Add to all this the real possibility that we had an incompetent administrator who made our lives even more difficult. A bad administrator does way more damage to a school than one lousy teacher. Or two. But you never hear society’s ills pinned on school principals. Nope, its those goddamned teachers who screw everything up.

Of course the job can be pretty peachy if you’re working in a high income area with manageable class sizes, all the supplies you need and students who are much more likely to come from supportive, stable home environments. It’s still a grind and you’ve still got challenges and you’re still underpaid but the headaches are fewer and farther between.
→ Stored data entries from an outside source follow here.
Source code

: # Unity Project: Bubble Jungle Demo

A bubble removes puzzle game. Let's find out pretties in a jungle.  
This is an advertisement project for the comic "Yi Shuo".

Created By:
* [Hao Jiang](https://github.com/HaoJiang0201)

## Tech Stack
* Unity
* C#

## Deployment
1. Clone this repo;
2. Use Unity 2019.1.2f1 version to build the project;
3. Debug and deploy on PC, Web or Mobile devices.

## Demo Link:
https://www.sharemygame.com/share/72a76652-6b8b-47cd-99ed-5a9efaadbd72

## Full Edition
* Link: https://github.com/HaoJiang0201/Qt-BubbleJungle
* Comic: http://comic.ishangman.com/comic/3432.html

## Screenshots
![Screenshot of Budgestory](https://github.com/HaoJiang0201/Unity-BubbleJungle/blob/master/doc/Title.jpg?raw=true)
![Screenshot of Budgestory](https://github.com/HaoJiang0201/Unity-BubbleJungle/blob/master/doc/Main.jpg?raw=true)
People who criticize teachers are usually like sports fans who’ve never played a sport criticizing athletes. They are more likely to mouth of and far less likely to know what the hell they’re talking about. Parents who complained about a teacher or a school were usually those who never visited the class or the school. It's easier that way. You can make shit up.

I’ve done some things in life I’m frankly ashamed of. I’ve done a lot more things I’m proud of. One of the things I’m proudest of is my service as a public school teacher. I wasn’t the best but I was dedicated and possessed of a passionate determination to better the minds and souls of my students. In this respect I am just one of many. To have worked with the teachers I did, who perform near miracles under extreme pressure on a daily basis is a source of immense gratification to me. That these fine souls are often blamed for our problems just pisses me off.

(Dedicated with kind thoughts to Jessie and Michael and the other fine teachers at Willard with whom I had the privilege of working.)